-- The problem --
Every line from the one containing "X29060000Y-5065000D03*" to the last line of the listing below should be given again exactly.
═════ Exercise input
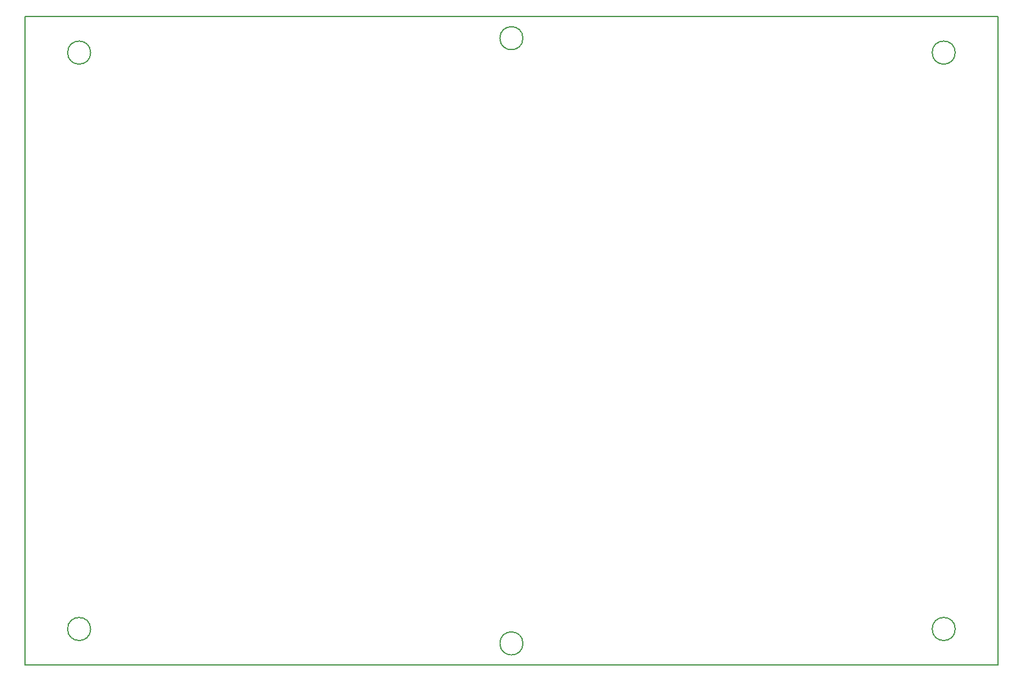
<source format=gbr>
%TF.GenerationSoftware,KiCad,Pcbnew,7.0.8*%
%TF.CreationDate,2023-10-08T21:39:20-07:00*%
%TF.ProjectId,cube2,63756265-322e-46b6-9963-61645f706362,rev?*%
%TF.SameCoordinates,Original*%
%TF.FileFunction,Profile,NP*%
%FSLAX46Y46*%
G04 Gerber Fmt 4.6, Leading zero omitted, Abs format (unit mm)*
G04 Created by KiCad (PCBNEW 7.0.8) date 2023-10-08 21:39:20*
%MOMM*%
%LPD*%
G01*
G04 APERTURE LIST*
%TA.AperFunction,Profile*%
%ADD10C,0.200000*%
%TD*%
G04 APERTURE END LIST*
D10*
X38100000Y-140800000D02*
X173100000Y-140800000D01*
X47200000Y-135800000D02*
G75*
G03*
X47200000Y-135800000I-1600000J0D01*
G01*
X38100000Y-50800000D02*
X38100000Y-140800000D01*
X173100000Y-50800000D02*
X173100000Y-140800000D01*
X47200000Y-55800000D02*
G75*
G03*
X47200000Y-55800000I-1600000J0D01*
G01*
X167200000Y-55800000D02*
G75*
G03*
X167200000Y-55800000I-1600000J0D01*
G01*
X107200000Y-53800000D02*
G75*
G03*
X107200000Y-53800000I-1600000J0D01*
G01*
X167200000Y-135800000D02*
G75*
G03*
X167200000Y-135800000I-1600000J0D01*
G01*
X107200000Y-137800000D02*
G75*
G03*
X107200000Y-137800000I-1600000J0D01*
G01*
X38100000Y-50800000D02*
X173100000Y-50800000D01*
M02*

</source>
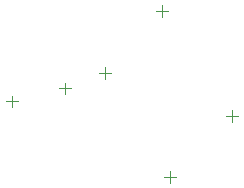
<source format=gbr>
G04*
G04 #@! TF.GenerationSoftware,Altium Limited,Altium Designer,23.8.1 (32)*
G04*
G04 Layer_Color=0*
%FSLAX43Y43*%
%MOMM*%
G71*
G04*
G04 #@! TF.SameCoordinates,4157314E-2F8B-4695-BFB2-F8FC6B21436D*
G04*
G04*
G04 #@! TF.FilePolarity,Positive*
G04*
G01*
G75*
%ADD11C,0.100*%
D11*
X43000Y12225D02*
X44000D01*
X43500Y11725D02*
Y12725D01*
X43000Y12225D02*
X44000D01*
X43500Y11725D02*
Y12725D01*
X32725Y15300D02*
Y16300D01*
X32225Y15800D02*
X33225D01*
X32725Y15300D02*
Y16300D01*
X32225Y15800D02*
X33225D01*
X24375Y13425D02*
X25375D01*
X24875Y12925D02*
Y13925D01*
X24375Y13425D02*
X25375D01*
X24875Y12925D02*
Y13925D01*
X38225Y6525D02*
Y7525D01*
X37725Y7025D02*
X38725D01*
X37025Y21100D02*
X38025D01*
X37525Y20600D02*
Y21600D01*
X29350Y14025D02*
Y15025D01*
X28850Y14525D02*
X29850D01*
M02*

</source>
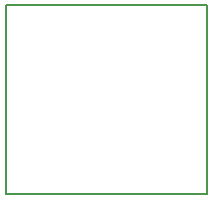
<source format=gko>
G04 DipTrace Beta 2.3.5.2*
%INsubMicroLRSv2_0603.GKO*%
%MOIN*%
%ADD11C,0.0055*%
%FSLAX44Y44*%
G04*
G70*
G90*
G75*
G01*
%LNBoardOutline*%
%LPD*%
X0Y0D2*
D11*
X6693D1*
Y6299D1*
X0D1*
Y0D1*
M02*

</source>
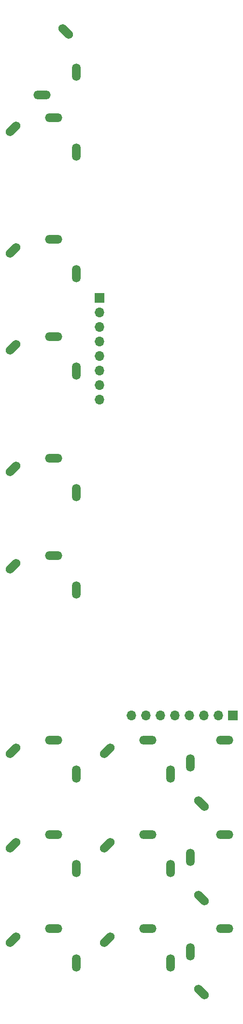
<source format=gbs>
%TF.GenerationSoftware,KiCad,Pcbnew,9.0.0*%
%TF.CreationDate,2025-03-15T22:53:43+01:00*%
%TF.ProjectId,DMH_Multiverter_Mk2_PCB_Conn,444d485f-4d75-46c7-9469-766572746572,1*%
%TF.SameCoordinates,Original*%
%TF.FileFunction,Soldermask,Bot*%
%TF.FilePolarity,Negative*%
%FSLAX46Y46*%
G04 Gerber Fmt 4.6, Leading zero omitted, Abs format (unit mm)*
G04 Created by KiCad (PCBNEW 9.0.0) date 2025-03-15 22:53:43*
%MOMM*%
%LPD*%
G01*
G04 APERTURE LIST*
G04 Aperture macros list*
%AMHorizOval*
0 Thick line with rounded ends*
0 $1 width*
0 $2 $3 position (X,Y) of the first rounded end (center of the circle)*
0 $4 $5 position (X,Y) of the second rounded end (center of the circle)*
0 Add line between two ends*
20,1,$1,$2,$3,$4,$5,0*
0 Add two circle primitives to create the rounded ends*
1,1,$1,$2,$3*
1,1,$1,$4,$5*%
G04 Aperture macros list end*
%ADD10HorizOval,1.508000X-0.533159X-0.533159X0.533159X0.533159X0*%
%ADD11O,1.508000X3.016000*%
%ADD12O,3.016000X1.508000*%
%ADD13HorizOval,1.508000X-0.533159X0.533159X0.533159X-0.533159X0*%
%ADD14R,1.700000X1.700000*%
%ADD15O,1.700000X1.700000*%
G04 APERTURE END LIST*
D10*
%TO.C,J10*%
X53903810Y-187653810D03*
D11*
X65000000Y-191750000D03*
D12*
X61000000Y-185750000D03*
%TD*%
D13*
%TO.C,J9*%
X86903810Y-180346190D03*
D12*
X91000000Y-169250000D03*
D11*
X85000000Y-173250000D03*
%TD*%
D10*
%TO.C,J6*%
X53903810Y-138903810D03*
D11*
X65000000Y-143000000D03*
D12*
X61000000Y-137000000D03*
%TD*%
D14*
%TO.C,J50*%
X69000000Y-92000000D03*
D15*
X69000000Y-94540000D03*
X69000000Y-97080000D03*
X69000000Y-99620000D03*
X69000000Y-102160000D03*
X69000000Y-104700000D03*
X69000000Y-107240000D03*
X69000000Y-109780000D03*
%TD*%
D13*
%TO.C,J1*%
X63096190Y-45403810D03*
D12*
X59000000Y-56500000D03*
D11*
X65000000Y-52500000D03*
%TD*%
D10*
%TO.C,J8*%
X70403810Y-171153810D03*
D11*
X81500000Y-175250000D03*
D12*
X77500000Y-169250000D03*
%TD*%
D10*
%TO.C,J7*%
X53903810Y-171153810D03*
D11*
X65000000Y-175250000D03*
D12*
X61000000Y-169250000D03*
%TD*%
D14*
%TO.C,J60*%
X92375000Y-164975000D03*
D15*
X89835000Y-164975000D03*
X87295000Y-164975000D03*
X84755000Y-164975000D03*
X82215000Y-164975000D03*
X79675000Y-164975000D03*
X77135000Y-164975000D03*
X74595000Y-164975000D03*
%TD*%
D10*
%TO.C,J11*%
X70403810Y-187653810D03*
D11*
X81500000Y-191750000D03*
D12*
X77500000Y-185750000D03*
%TD*%
D10*
%TO.C,J13*%
X53903810Y-204153810D03*
D11*
X65000000Y-208250000D03*
D12*
X61000000Y-202250000D03*
%TD*%
D13*
%TO.C,J15*%
X86903810Y-213346190D03*
D12*
X91000000Y-202250000D03*
D11*
X85000000Y-206250000D03*
%TD*%
D13*
%TO.C,J12*%
X86903810Y-196846190D03*
D12*
X91000000Y-185750000D03*
D11*
X85000000Y-189750000D03*
%TD*%
D10*
%TO.C,J5*%
X53903810Y-121903810D03*
D11*
X65000000Y-126000000D03*
D12*
X61000000Y-120000000D03*
%TD*%
D10*
%TO.C,J3*%
X53903810Y-83653810D03*
D11*
X65000000Y-87750000D03*
D12*
X61000000Y-81750000D03*
%TD*%
D10*
%TO.C,J4*%
X53903810Y-100653810D03*
D11*
X65000000Y-104750000D03*
D12*
X61000000Y-98750000D03*
%TD*%
D10*
%TO.C,J2*%
X53903810Y-62403810D03*
D11*
X65000000Y-66500000D03*
D12*
X61000000Y-60500000D03*
%TD*%
D10*
%TO.C,J14*%
X70403810Y-204153810D03*
D11*
X81500000Y-208250000D03*
D12*
X77500000Y-202250000D03*
%TD*%
M02*

</source>
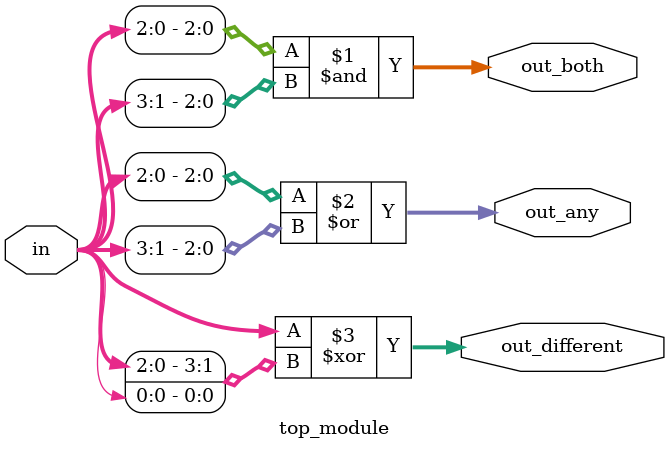
<source format=sv>
module top_module (
	input [3:0] in,
	output [2:0] out_both,
	output [3:0] out_any,
	output [3:0] out_different
);

	assign out_both = in[2:0] & in[3:1]; // Bitwise AND of bits 2:0 and 3:1
	assign out_any = in[2:0] | in[3:1];  // Bitwise OR of bits 2:0 and 3:1
	assign out_different = in ^ {in[2:0], in[0]}; // Bitwise XOR of in and in[3:1], in[0]

endmodule

</source>
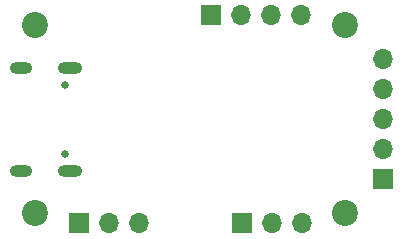
<source format=gbs>
%TF.GenerationSoftware,KiCad,Pcbnew,8.0.7-5-g6f92c4cccf*%
%TF.CreationDate,2025-01-08T11:04:30+08:00*%
%TF.ProjectId,UINIO-USB-UART-CH343,55494e49-4f2d-4555-9342-2d554152542d,Version 5.0.0*%
%TF.SameCoordinates,PX8be9df0PY5020b20*%
%TF.FileFunction,Soldermask,Bot*%
%TF.FilePolarity,Negative*%
%FSLAX46Y46*%
G04 Gerber Fmt 4.6, Leading zero omitted, Abs format (unit mm)*
G04 Created by KiCad (PCBNEW 8.0.7-5-g6f92c4cccf) date 2025-01-08 11:04:30*
%MOMM*%
%LPD*%
G01*
G04 APERTURE LIST*
%ADD10R,1.700000X1.700000*%
%ADD11O,1.700000X1.700000*%
%ADD12C,2.200000*%
%ADD13C,0.650000*%
%ADD14O,2.100000X1.000000*%
%ADD15O,1.900000X1.000000*%
G04 APERTURE END LIST*
D10*
%TO.C,J7*%
X3361320Y-18940000D03*
D11*
X5901320Y-18940000D03*
X8441320Y-18940000D03*
%TD*%
D12*
%TO.C,HOLE\u002A\u002A*%
X-360000Y-2190000D03*
%TD*%
%TO.C,HOLE\u002A\u002A*%
X-360000Y-18110000D03*
%TD*%
D13*
%TO.C,USB1*%
X2131320Y-7260000D03*
X2131320Y-13040000D03*
D14*
X2631320Y-5825000D03*
X2631320Y-14475000D03*
D15*
X-1568680Y-5825000D03*
X-1568680Y-14475000D03*
%TD*%
D10*
%TO.C,J5*%
X29060000Y-15225000D03*
D11*
X29060000Y-12685000D03*
X29060000Y-10145000D03*
X29060000Y-7605000D03*
X29060000Y-5065000D03*
%TD*%
D12*
%TO.C,HOLE\u002A\u002A*%
X25840000Y-18110000D03*
%TD*%
%TO.C,HOLE\u002A\u002A*%
X25840000Y-2190000D03*
%TD*%
D10*
%TO.C,J4*%
X17120000Y-18940000D03*
D11*
X19660000Y-18940000D03*
X22200000Y-18940000D03*
%TD*%
D10*
%TO.C,J6*%
X14570000Y-1330000D03*
D11*
X17110000Y-1330000D03*
X19650000Y-1330000D03*
X22190000Y-1330000D03*
%TD*%
M02*

</source>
══════════
-- Task answer --
X29060000Y-5065000D03*
%TD*%
D12*
%TO.C,HOLE\u002A\u002A*%
X25840000Y-18110000D03*
%TD*%
%TO.C,HOLE\u002A\u002A*%
X25840000Y-2190000D03*
%TD*%
D10*
%TO.C,J4*%
X17120000Y-18940000D03*
D11*
X19660000Y-18940000D03*
X22200000Y-18940000D03*
%TD*%
D10*
%TO.C,J6*%
X14570000Y-1330000D03*
D11*
X17110000Y-1330000D03*
X19650000Y-1330000D03*
X22190000Y-1330000D03*
%TD*%
M02*

</source>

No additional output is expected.